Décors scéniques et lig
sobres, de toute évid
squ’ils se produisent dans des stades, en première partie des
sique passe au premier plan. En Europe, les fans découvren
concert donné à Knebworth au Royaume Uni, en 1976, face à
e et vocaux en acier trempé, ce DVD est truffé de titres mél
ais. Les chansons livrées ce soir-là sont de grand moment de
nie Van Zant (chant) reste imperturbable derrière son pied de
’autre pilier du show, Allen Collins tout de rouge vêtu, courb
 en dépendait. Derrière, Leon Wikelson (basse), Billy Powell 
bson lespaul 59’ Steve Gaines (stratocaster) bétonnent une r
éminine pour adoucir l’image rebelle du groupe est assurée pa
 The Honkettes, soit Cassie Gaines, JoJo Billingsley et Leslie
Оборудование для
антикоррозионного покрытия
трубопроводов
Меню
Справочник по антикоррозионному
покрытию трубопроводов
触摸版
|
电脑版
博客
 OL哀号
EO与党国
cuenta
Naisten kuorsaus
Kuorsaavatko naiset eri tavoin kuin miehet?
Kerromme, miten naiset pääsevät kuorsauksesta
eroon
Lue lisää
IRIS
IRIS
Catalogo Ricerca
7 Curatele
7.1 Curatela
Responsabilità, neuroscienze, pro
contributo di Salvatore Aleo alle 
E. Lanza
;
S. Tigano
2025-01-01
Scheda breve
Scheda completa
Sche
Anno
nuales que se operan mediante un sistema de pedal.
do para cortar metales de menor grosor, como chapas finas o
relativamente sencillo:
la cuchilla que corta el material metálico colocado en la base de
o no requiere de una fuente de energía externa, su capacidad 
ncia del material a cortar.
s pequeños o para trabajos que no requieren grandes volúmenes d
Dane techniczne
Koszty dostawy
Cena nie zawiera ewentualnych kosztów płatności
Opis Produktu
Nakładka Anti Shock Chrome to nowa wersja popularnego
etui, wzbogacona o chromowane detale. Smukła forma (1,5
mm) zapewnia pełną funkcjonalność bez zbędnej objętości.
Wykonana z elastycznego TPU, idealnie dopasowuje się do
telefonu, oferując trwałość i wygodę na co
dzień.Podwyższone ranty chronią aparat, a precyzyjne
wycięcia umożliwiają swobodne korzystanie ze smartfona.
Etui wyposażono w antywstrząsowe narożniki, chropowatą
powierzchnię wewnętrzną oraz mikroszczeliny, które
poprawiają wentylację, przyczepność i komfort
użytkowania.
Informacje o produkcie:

:::

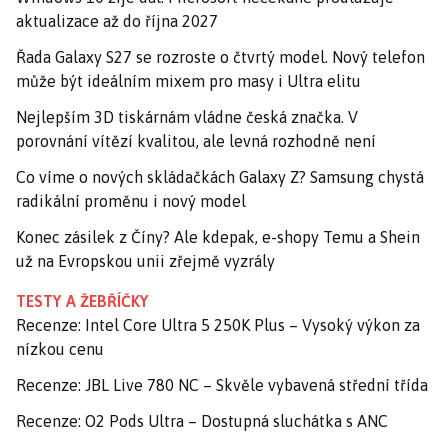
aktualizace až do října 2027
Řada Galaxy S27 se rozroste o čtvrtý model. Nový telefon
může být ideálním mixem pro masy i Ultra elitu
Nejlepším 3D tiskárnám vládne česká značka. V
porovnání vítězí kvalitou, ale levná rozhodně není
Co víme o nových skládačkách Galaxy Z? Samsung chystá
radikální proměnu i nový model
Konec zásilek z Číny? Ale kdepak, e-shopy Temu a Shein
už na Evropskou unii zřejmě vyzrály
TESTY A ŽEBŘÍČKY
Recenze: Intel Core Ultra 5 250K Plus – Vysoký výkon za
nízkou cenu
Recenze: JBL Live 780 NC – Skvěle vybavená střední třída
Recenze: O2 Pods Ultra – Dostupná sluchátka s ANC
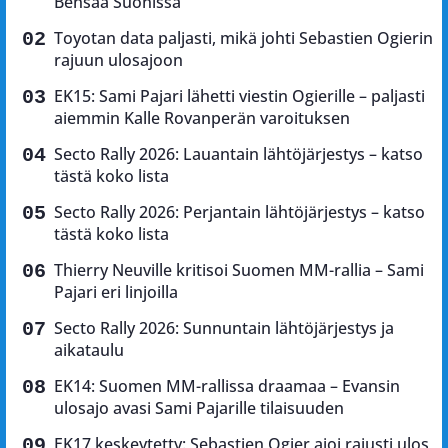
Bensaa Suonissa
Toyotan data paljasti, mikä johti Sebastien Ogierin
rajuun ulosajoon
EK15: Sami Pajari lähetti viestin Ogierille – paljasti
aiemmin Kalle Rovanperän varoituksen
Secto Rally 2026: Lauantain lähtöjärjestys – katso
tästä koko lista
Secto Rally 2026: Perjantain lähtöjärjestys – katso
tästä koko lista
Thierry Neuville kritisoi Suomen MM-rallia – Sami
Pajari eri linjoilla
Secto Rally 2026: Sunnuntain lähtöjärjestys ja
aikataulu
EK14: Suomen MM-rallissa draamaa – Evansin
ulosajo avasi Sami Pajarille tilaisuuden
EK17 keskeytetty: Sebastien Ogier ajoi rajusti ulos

:::

### WORK INSTRUCTIONS:
Copy the data word for word, from the line containing "aktualizace až do října 2027" through the line containing "radikální proměnu i nový model", including both of those lines.

### SOLVED PROBLEM:
aktualizace až do října 2027
Řada Galaxy S27 se rozroste o čtvrtý model. Nový telefon
může být ideálním mixem pro masy i Ultra elitu
Nejlepším 3D tiskárnám vládne česká značka. V
porovnání vítězí kvalitou, ale levná rozhodně není
Co víme o nových skládačkách Galaxy Z? Samsung chystá
radikální proměnu i nový model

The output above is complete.